Струна сорвалась, слетела с колков — Слепиков поднялся и заговорил так бурно будто в чем-то сознавался, облегчал душу.
— Она репетирует своего «Грицюка» несмотря на ваши запреты. «Грицюк», «Грицюк» превыше всего! Она артистов запугивает, заставляет, они жаловаться бегут ко мне — а я ничего не могу сделать, вообще не знаю, как мне быть, я ищу достойную пьесу, но всех артистов она уже заняла, я пробовал с ней говорить — улыбается, обещает, но делает все по-своему… Я в таком положении… Мне уходить?
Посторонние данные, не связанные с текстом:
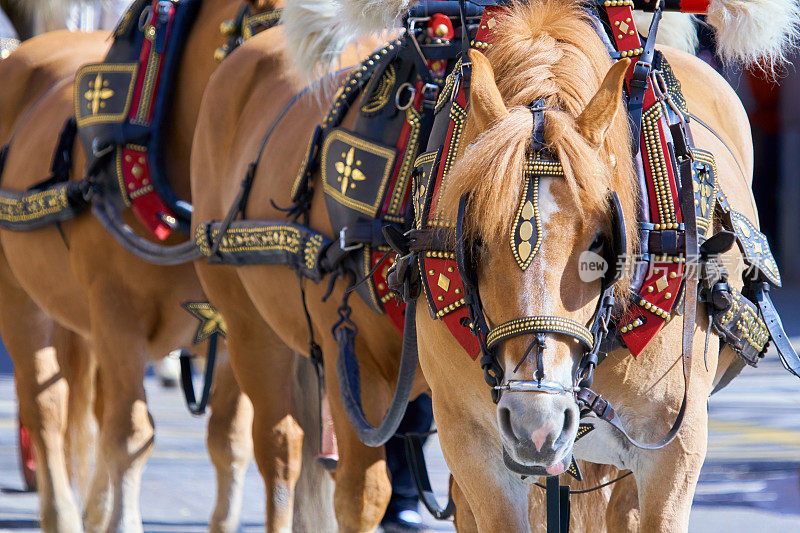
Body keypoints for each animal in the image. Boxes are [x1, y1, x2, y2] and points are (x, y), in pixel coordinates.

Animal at [0, 2, 334, 528]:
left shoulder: (236, 326)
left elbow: (231, 440)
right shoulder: (117, 314)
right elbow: (131, 432)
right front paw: (122, 520)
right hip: (20, 300)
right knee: (46, 407)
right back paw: (64, 514)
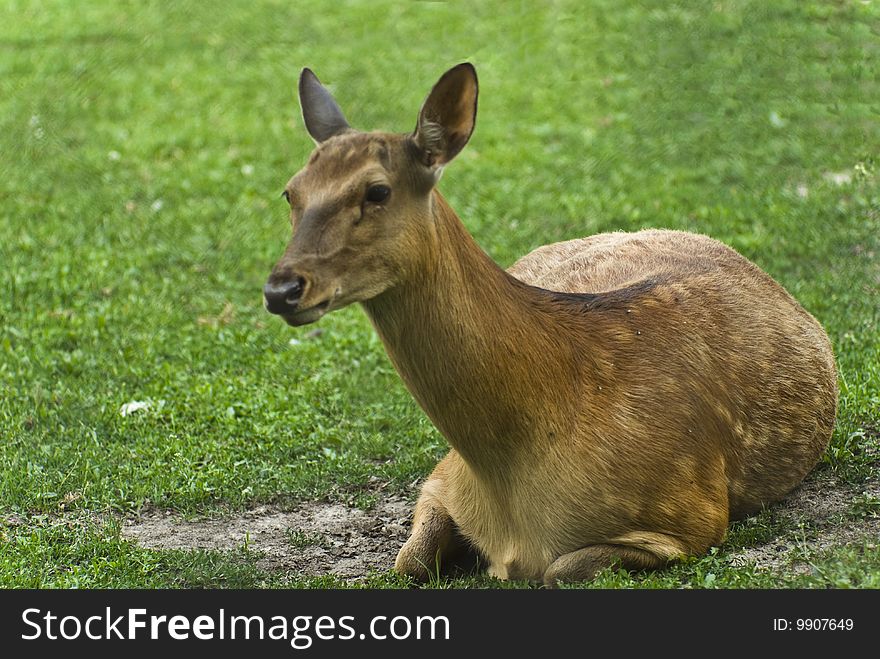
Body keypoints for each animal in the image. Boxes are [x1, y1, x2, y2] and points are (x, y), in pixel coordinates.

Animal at [262, 64, 840, 584]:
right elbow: (410, 561)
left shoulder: (693, 515)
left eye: (377, 191)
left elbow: (560, 569)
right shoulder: (442, 476)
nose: (281, 289)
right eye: (291, 192)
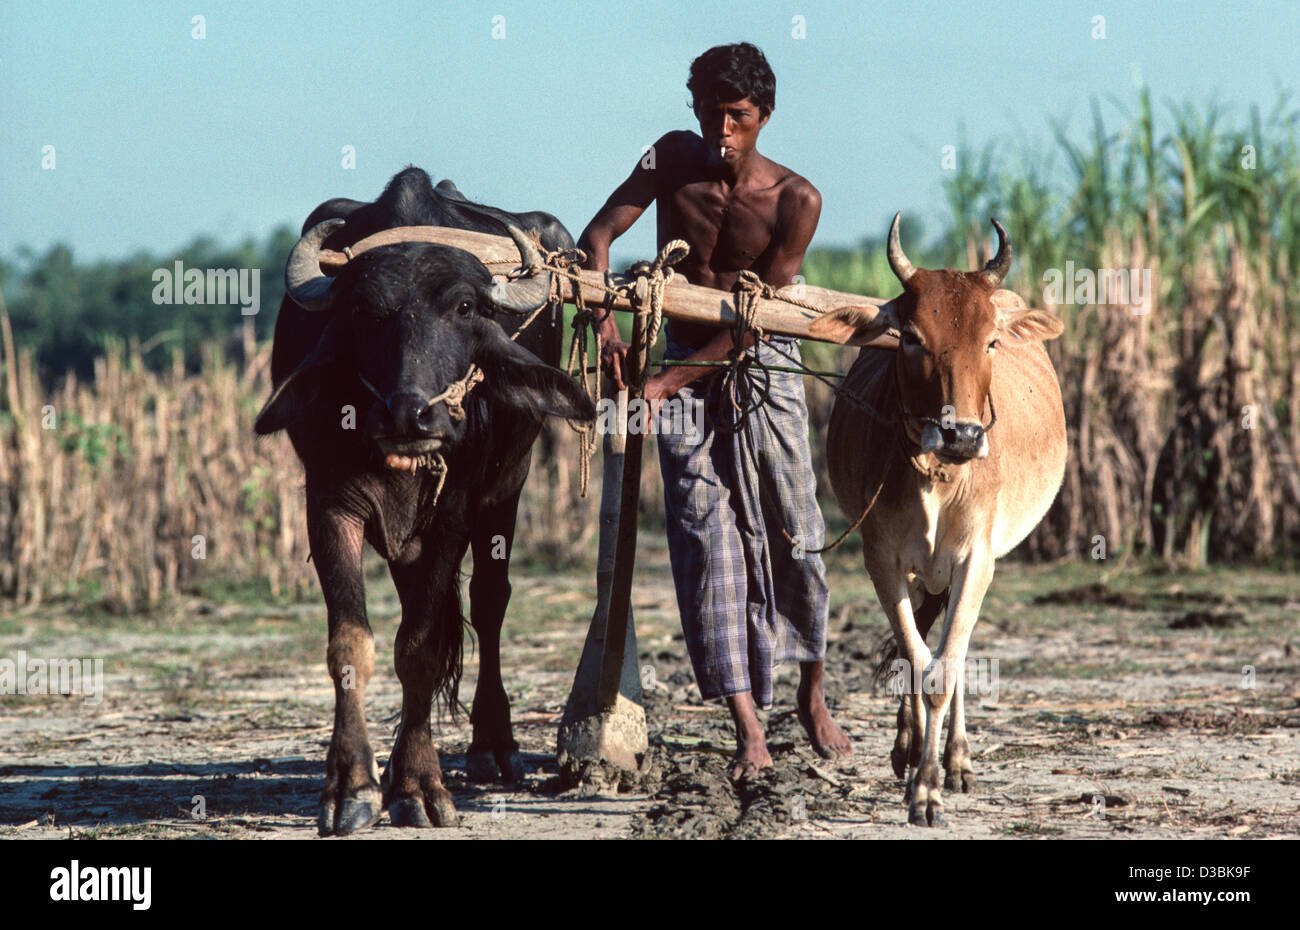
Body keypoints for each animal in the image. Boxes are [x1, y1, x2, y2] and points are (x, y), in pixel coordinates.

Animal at [255, 167, 595, 835]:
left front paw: (418, 786)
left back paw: (493, 747)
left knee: (488, 603)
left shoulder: (453, 513)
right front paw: (353, 786)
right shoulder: (328, 506)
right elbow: (351, 644)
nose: (410, 414)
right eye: (363, 310)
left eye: (463, 307)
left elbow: (420, 648)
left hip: (508, 488)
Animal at [809, 214, 1067, 826]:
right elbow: (916, 658)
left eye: (990, 340)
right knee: (919, 648)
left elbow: (945, 669)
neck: (938, 478)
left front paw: (932, 783)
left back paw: (957, 759)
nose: (963, 435)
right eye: (910, 337)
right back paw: (911, 748)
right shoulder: (881, 560)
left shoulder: (977, 559)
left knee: (956, 648)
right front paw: (915, 776)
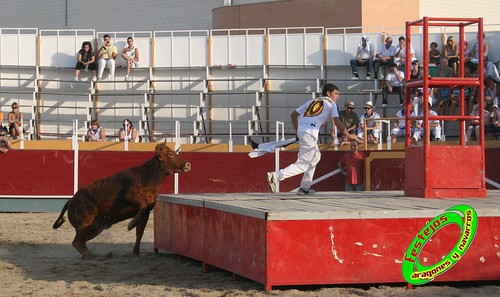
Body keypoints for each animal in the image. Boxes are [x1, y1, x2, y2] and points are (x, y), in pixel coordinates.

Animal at [52, 141, 189, 256]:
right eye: (170, 154)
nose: (188, 164)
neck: (147, 177)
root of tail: (71, 200)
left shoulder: (146, 212)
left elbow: (140, 232)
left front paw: (135, 252)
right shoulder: (130, 196)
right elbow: (141, 206)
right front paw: (130, 225)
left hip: (95, 227)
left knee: (81, 242)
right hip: (84, 223)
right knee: (77, 242)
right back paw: (92, 256)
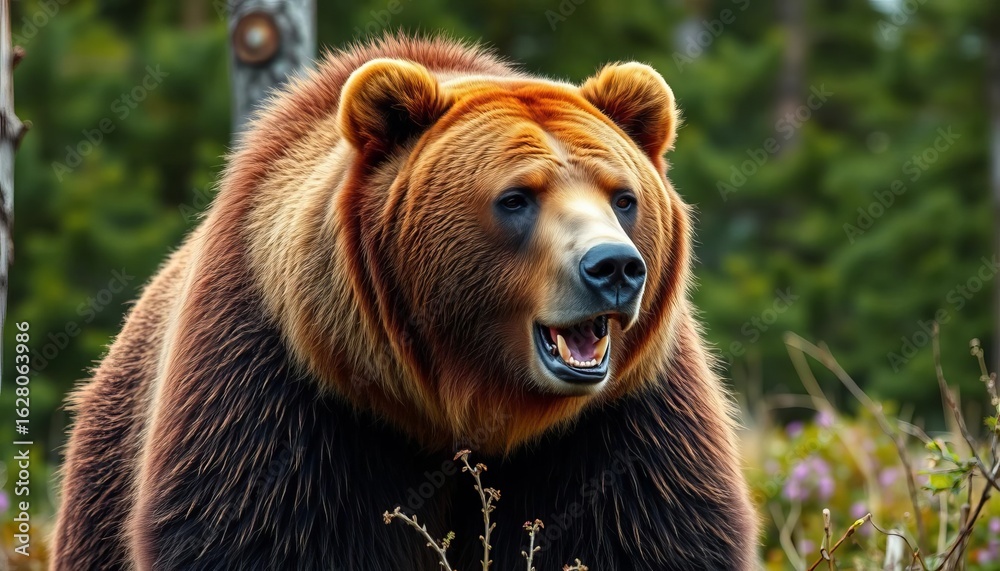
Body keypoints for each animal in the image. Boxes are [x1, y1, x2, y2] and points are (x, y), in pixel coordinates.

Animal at [51, 35, 758, 570]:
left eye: (623, 196)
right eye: (516, 198)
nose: (613, 267)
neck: (458, 399)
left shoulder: (622, 423)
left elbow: (644, 533)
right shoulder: (280, 397)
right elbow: (253, 531)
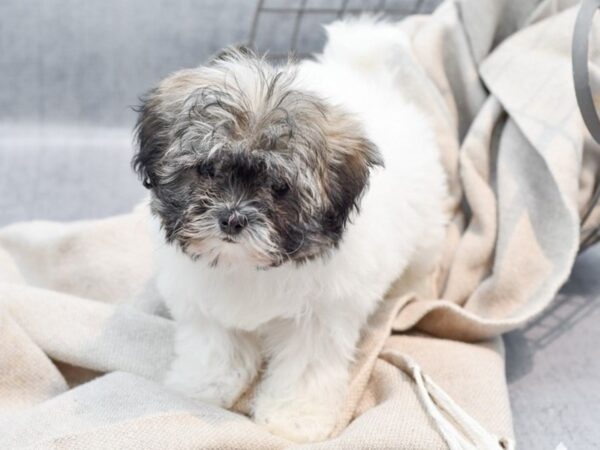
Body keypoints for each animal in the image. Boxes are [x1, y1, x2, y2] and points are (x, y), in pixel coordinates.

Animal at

Писать заявление? Потому я сейчас пришел. Слава богу, вы снова в театре. Я прошу, пожалуйста, сделайте что-нибудь, наведите порядок, слов, как говорится, больше нет! Театр задыхается, гибнет! Режиссуры больше нет! Театр превращается в примитивный кубик — четыре плоскости — все!
Армен снова почувствовал недодачу воздуха. Форточки маленькие, ублюдочные, все рассчитано на кондишен, но не любит он, сын гор, кондишен, дайте воздуха, чистоты, света, перспективы! Чем меньше у человека остается сил, подумал он, тем больше ему нужно воздуха!
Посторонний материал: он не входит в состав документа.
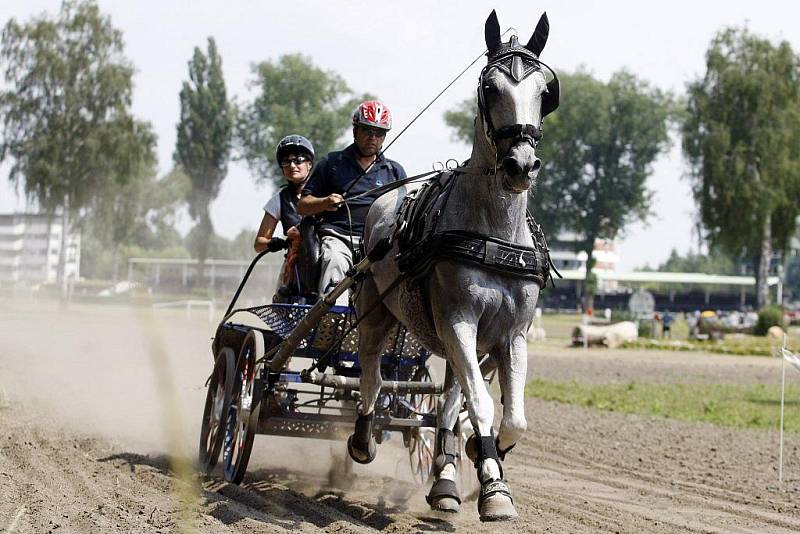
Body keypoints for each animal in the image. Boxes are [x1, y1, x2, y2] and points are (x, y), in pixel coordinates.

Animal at [346, 11, 560, 524]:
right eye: (489, 87)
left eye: (545, 90)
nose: (521, 164)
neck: (494, 232)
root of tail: (384, 201)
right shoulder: (459, 319)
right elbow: (481, 406)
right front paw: (491, 485)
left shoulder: (510, 335)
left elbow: (512, 417)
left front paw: (489, 464)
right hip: (379, 313)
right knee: (371, 376)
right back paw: (363, 439)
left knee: (446, 403)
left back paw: (444, 479)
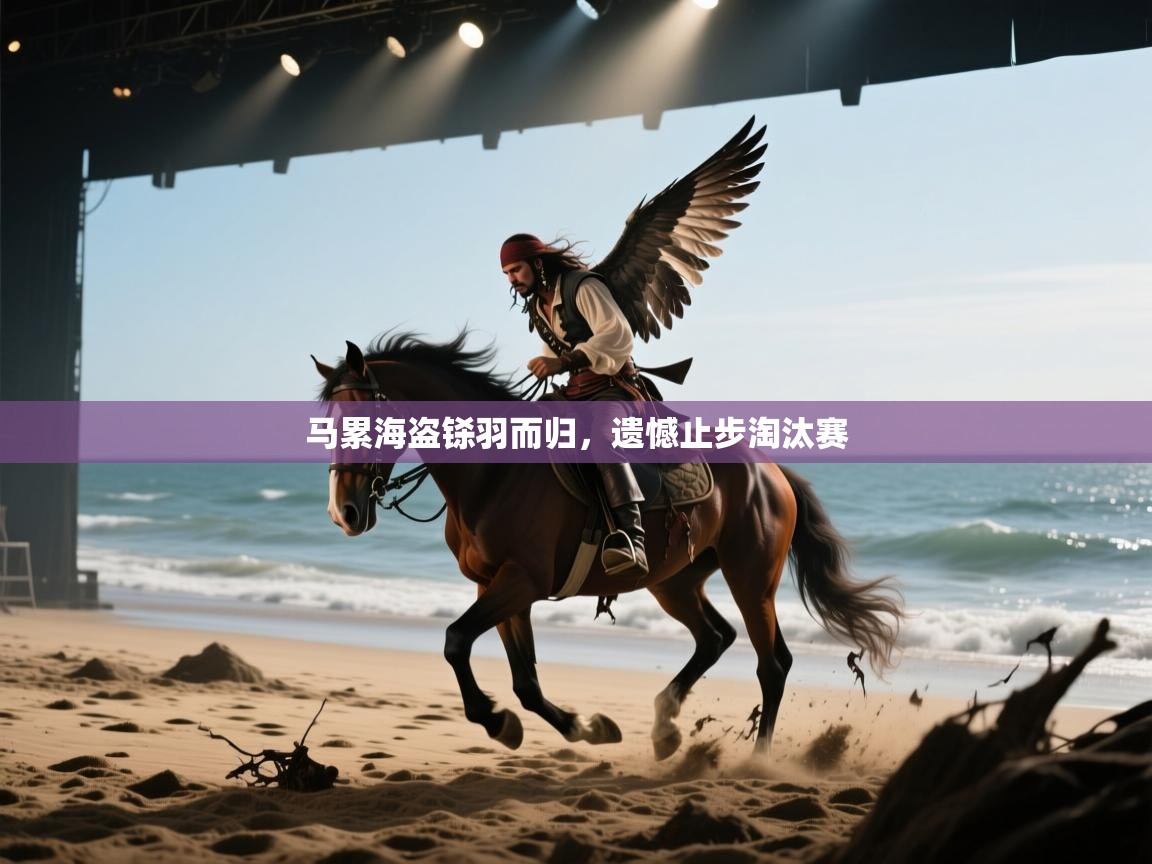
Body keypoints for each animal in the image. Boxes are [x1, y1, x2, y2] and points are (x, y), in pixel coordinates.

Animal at [314, 332, 903, 759]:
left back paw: (754, 760)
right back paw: (665, 728)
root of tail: (771, 472)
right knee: (715, 638)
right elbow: (524, 681)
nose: (344, 514)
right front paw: (581, 727)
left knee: (772, 665)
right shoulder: (499, 587)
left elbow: (456, 640)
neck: (494, 472)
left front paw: (498, 720)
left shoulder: (520, 581)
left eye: (365, 419)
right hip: (676, 582)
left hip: (750, 578)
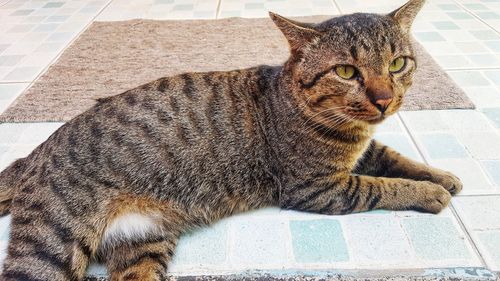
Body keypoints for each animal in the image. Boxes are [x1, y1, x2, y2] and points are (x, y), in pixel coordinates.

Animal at [0, 0, 460, 278]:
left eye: (398, 64)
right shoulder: (318, 187)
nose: (384, 99)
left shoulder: (361, 152)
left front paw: (441, 175)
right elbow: (382, 185)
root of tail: (34, 154)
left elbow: (396, 158)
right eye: (346, 72)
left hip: (142, 241)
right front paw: (429, 192)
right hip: (52, 243)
Он отдышался, поднял руку как римский консул перед выстроенной перед ним когортой и сказал:
— Я приму меры. Всем обещаю, что…
Договорить не успел — вошла самолично Виктория Романюк с замдиректора бледной Эллой.
Пауза и ветер налетели мгновенно, и Армену показалось, что в мире слегка потемнело. Но как только взглянул на нее, лампа вспыхнула в глазах: ощутил, что хороша как никогда, что по-прежнему любит ее и хочет.
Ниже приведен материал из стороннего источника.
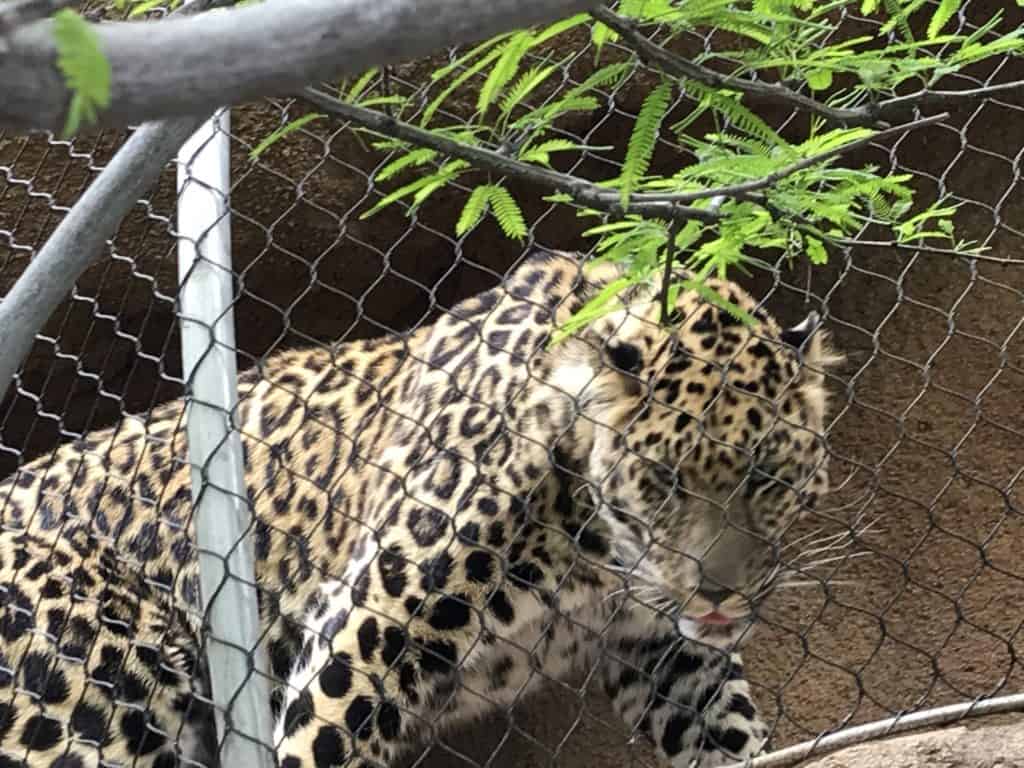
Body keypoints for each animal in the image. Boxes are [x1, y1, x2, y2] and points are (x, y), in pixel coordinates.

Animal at [0, 248, 840, 768]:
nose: (719, 594)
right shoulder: (371, 629)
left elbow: (725, 728)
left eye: (769, 475)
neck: (596, 555)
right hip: (89, 688)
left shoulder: (667, 652)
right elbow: (322, 742)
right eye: (664, 480)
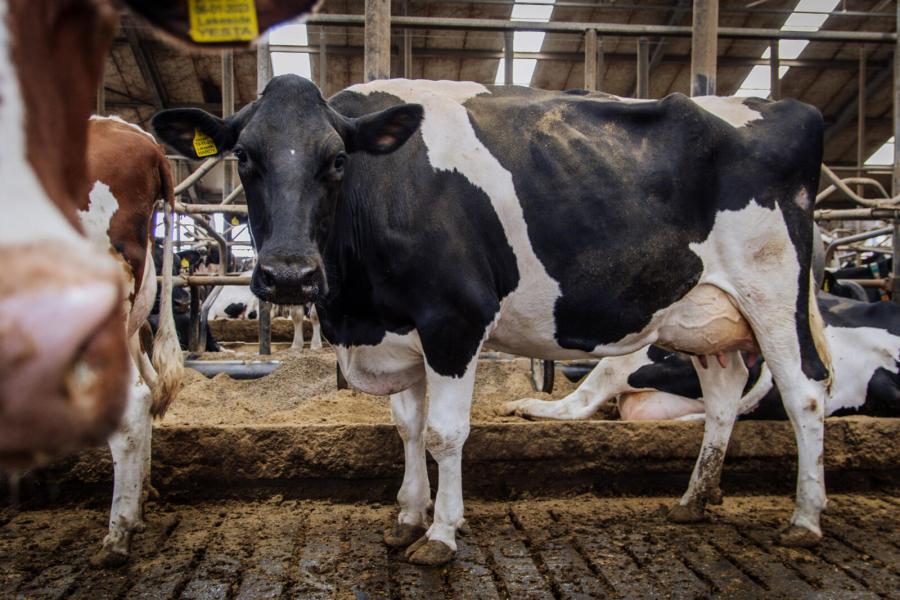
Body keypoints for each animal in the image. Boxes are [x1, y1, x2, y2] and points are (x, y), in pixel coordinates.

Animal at [153, 76, 830, 565]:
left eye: (338, 159)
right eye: (244, 156)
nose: (290, 275)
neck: (358, 313)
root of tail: (789, 107)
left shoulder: (455, 320)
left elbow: (443, 433)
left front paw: (440, 536)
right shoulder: (400, 334)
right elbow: (406, 429)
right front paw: (406, 519)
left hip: (774, 291)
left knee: (805, 393)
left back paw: (805, 519)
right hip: (706, 313)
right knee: (722, 394)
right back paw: (695, 500)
И с ней что-то не то происходило: смотрела на всех рассеянным взглядом, и слова обращались вроде бы ко всем, а по факту только к нему, одному:
— Творческое совещание? Мы хотим принять участие. Мы, дирекция, мы имеем право.
Неуместно выступила она, никакое совещание ее не волновало, просто хотела увидеть и услышать.
Говорила и смотрела на него, ожидая одобрения, неодобрения, какой-нибудь живой реакции, освещающей их отношения, его отношение к ней. А он, великий артист, смотрел мимо и молчал.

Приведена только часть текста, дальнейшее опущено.